**Given entries:**

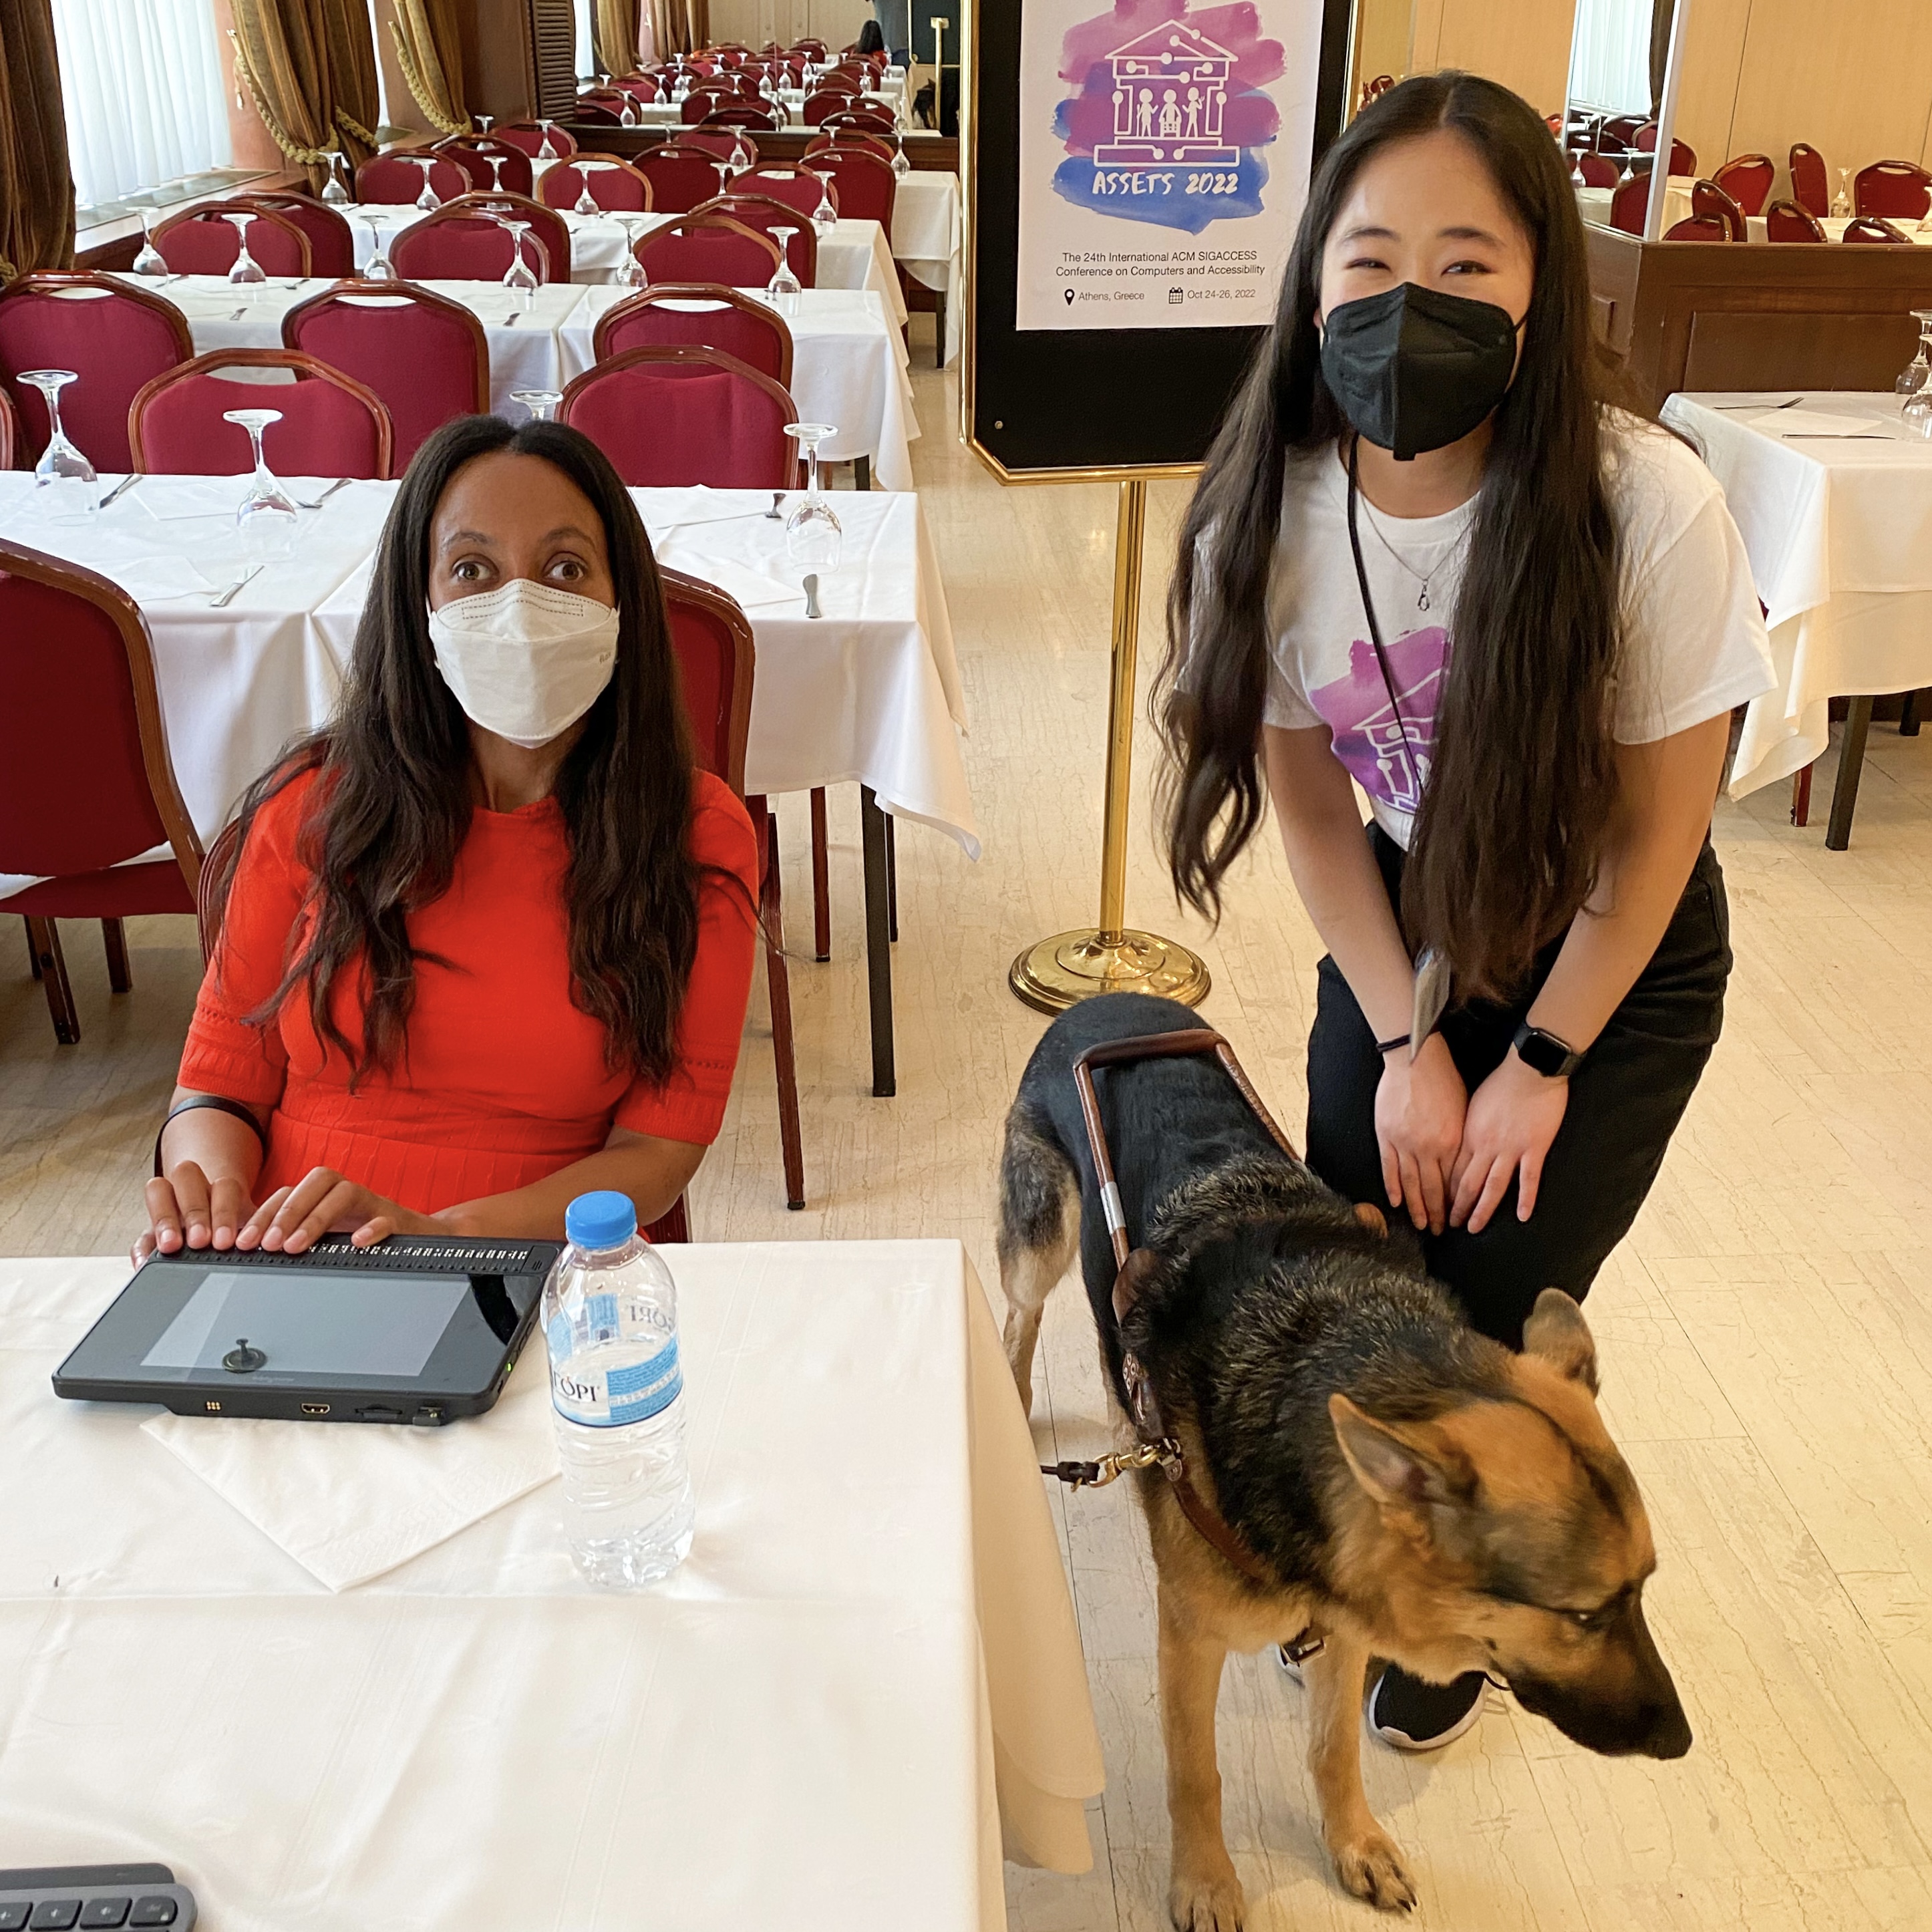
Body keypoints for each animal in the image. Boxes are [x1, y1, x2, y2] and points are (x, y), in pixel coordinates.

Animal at [997, 997, 1692, 1932]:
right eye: (1582, 1616)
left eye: (1642, 1592)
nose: (1681, 1743)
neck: (1326, 1350)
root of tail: (1112, 998)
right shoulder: (1193, 1640)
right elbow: (1197, 1773)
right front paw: (1207, 1882)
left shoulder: (1348, 1626)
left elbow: (1333, 1752)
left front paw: (1355, 1845)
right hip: (1041, 1242)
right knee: (1018, 1320)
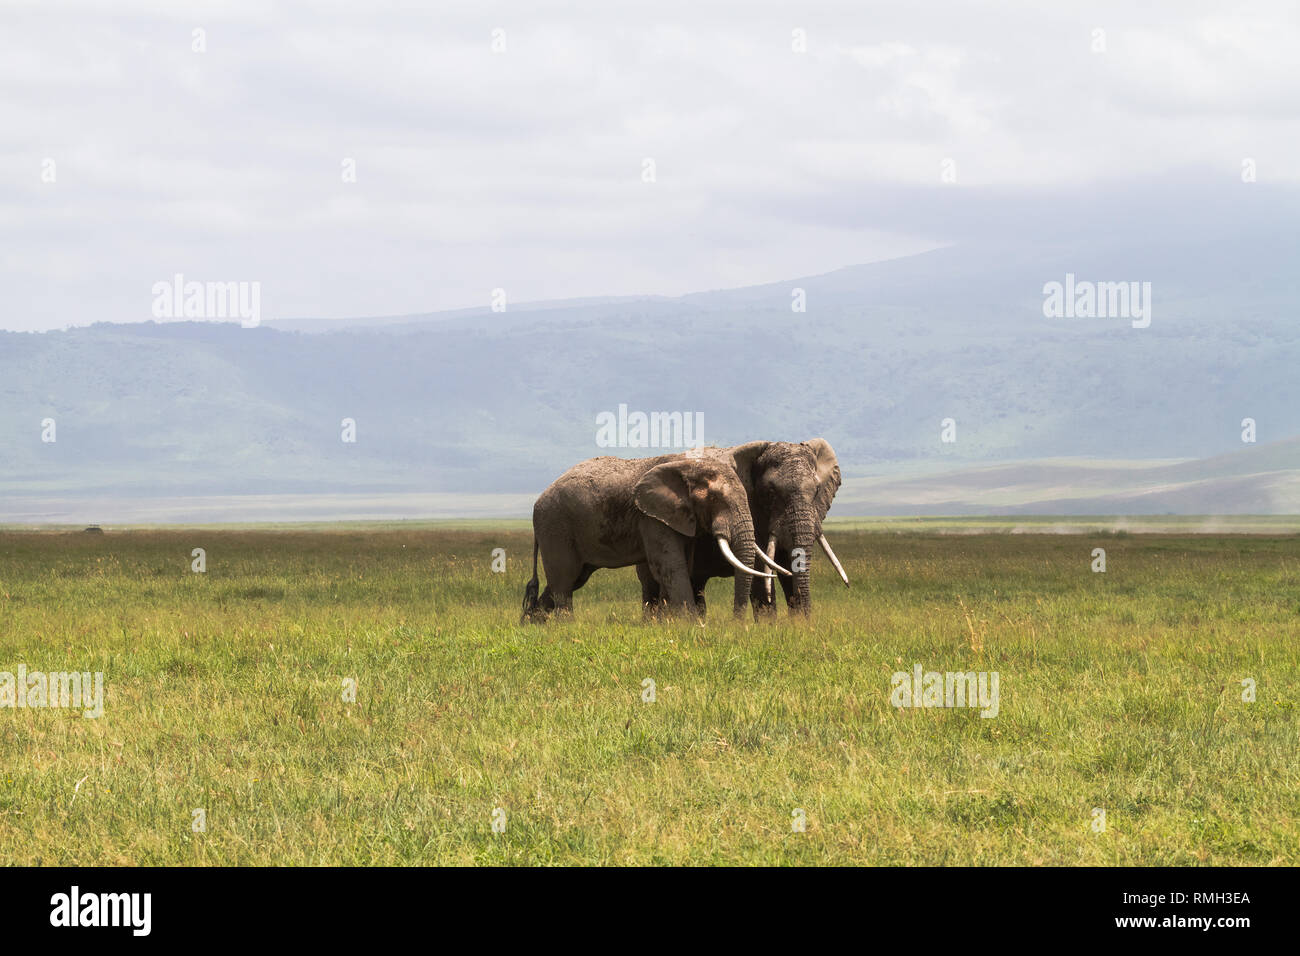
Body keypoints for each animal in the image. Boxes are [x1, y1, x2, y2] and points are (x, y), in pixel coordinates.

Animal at [517, 455, 769, 624]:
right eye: (716, 499)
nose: (737, 624)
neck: (687, 465)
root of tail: (538, 500)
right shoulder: (650, 517)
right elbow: (671, 566)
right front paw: (691, 624)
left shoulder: (678, 517)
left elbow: (679, 566)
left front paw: (669, 623)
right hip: (555, 526)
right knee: (564, 579)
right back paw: (566, 626)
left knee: (571, 579)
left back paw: (531, 624)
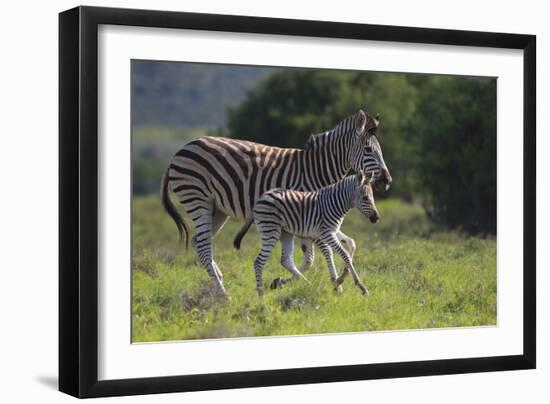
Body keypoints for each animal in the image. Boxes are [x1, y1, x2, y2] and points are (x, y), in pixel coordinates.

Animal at [161, 109, 392, 296]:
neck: (316, 170)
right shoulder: (309, 216)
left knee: (200, 241)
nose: (387, 181)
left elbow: (348, 245)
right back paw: (223, 292)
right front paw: (335, 283)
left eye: (380, 150)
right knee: (203, 243)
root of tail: (180, 151)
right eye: (368, 150)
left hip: (217, 209)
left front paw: (338, 279)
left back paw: (217, 280)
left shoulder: (314, 218)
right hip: (197, 199)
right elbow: (316, 255)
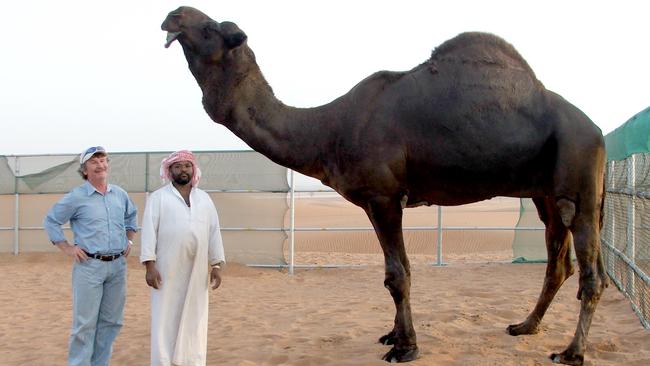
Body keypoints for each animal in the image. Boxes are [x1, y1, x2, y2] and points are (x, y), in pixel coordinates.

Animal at [162, 6, 608, 366]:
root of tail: (597, 132)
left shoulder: (384, 196)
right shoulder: (373, 201)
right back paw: (525, 326)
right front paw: (393, 335)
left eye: (211, 28)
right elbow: (393, 272)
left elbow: (398, 274)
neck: (328, 129)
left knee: (590, 273)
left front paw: (406, 348)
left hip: (580, 176)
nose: (173, 15)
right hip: (546, 193)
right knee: (561, 262)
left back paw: (572, 352)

**About this exercise:**
Locate the word "back" in the records above, and return each line that has it.

**Task answer:**
right back paw: (566, 626)
left back paw: (531, 624)
right back paw: (223, 292)
left back paw: (217, 280)
right back paw: (525, 326)
left back paw: (572, 352)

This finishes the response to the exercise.